Thomson Reuters (TSX/NYSE: TRI) reported results for the second quarter ended June 30, 2018 and reaffirmed its full-year 2018 outlook provided on May 11, 2018. The company also announced that its planned sale of a 55% interest in its Financial & Risk (F&R) business to private equity funds managed by Blackstone is expected to close early in the fourth quarter of 2018.

“I am pleased with our second-quarter and first-half results, which put us on track to deliver a solid year,” said Jim Smith, president and chief executive officer of Thomson Reuters. “Following the close of our partnership with Blackstone, Thomson Reuters will be well positioned to strengthen and grow our business.  We have leading positions and must-have tools in our core markets. I believe we have a bright future doing what we do best: combining information, technology and human expertise to provide trusted answers.”

Consolidated Financial Highlights – Three Months Ended June 30

Unless otherwise noted, all results are from continuing operations and exclude the results of the company’s Financial & Risk business unit (F&R). For 2018 reporting purposes, F&R is classified as a discontinued operation, Reuters News is a reportable segment and prior-year results have been restated accordingly.

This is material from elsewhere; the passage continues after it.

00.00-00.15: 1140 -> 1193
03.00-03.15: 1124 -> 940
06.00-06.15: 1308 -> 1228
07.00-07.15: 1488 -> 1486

Three Months Ended June 30,

(Millions of U.S. dollars, except for adjusted EBITDA margin and EPS)
(unaudited)

IFRS Financial Measures

2018

2017

Change

Revenue

$1,311

$1,280

2%

Operating Inc.

$204

$218

-6%

 

Thomson Reuters previously signed a definitive agreement to sell a 55% majority stake in the Financial & Risk business and enter into a strategic partnership with private equity funds managed by Blackstone. Canada Pension Plan Investment Board and an affiliate of GIC will invest alongside Blackstone. Thomson Reuters will receive approximately $17 billion in gross proceeds at closing (subject to purchase price adjustments) and will retain a 45% interest in the business. The transaction is expected to close early in the fourth quarter of 2018 and is subject to specified regulatory approvals and customary closing conditions. Substantially all required regulatory approvals have been received at this time.

The company repurchased 9.1 million shares during the second quarter at a cost of $359 million under its $1.5 billion buyback program, which is being effected under the company’s normal course issuer bid (NCIB). The company did not repurchase any shares in the first quarter.

The company currently expects to use between $9 billion and $10 billion of the estimated $17 billion of gross proceeds of the Financial & Risk transaction to return capital to its shareholders. A significant portion of this return is expected to be through a substantial issuer bid/tender offer made to all shareholders, which may be at a premium to the then-current market price of the company’s shares.  The company’s principal shareholder (Woodbridge) is expected to participate pro rata in the substantial issuer bid/tender offer. Repurchases in 2018 under the NCIB program prior to the closing of the transaction will be included in the contemplated $9 billion and $10 billion of shareholder returns.

The company also announced it is transitioning from a product-centric structure to a customer-centric structure. This new structure is intended to move decision making closer to the customer and allow it to serve customers better with its full suite of offerings.  The company expects to begin reporting under the new organizational structure with its fourth-quarter 2018 results.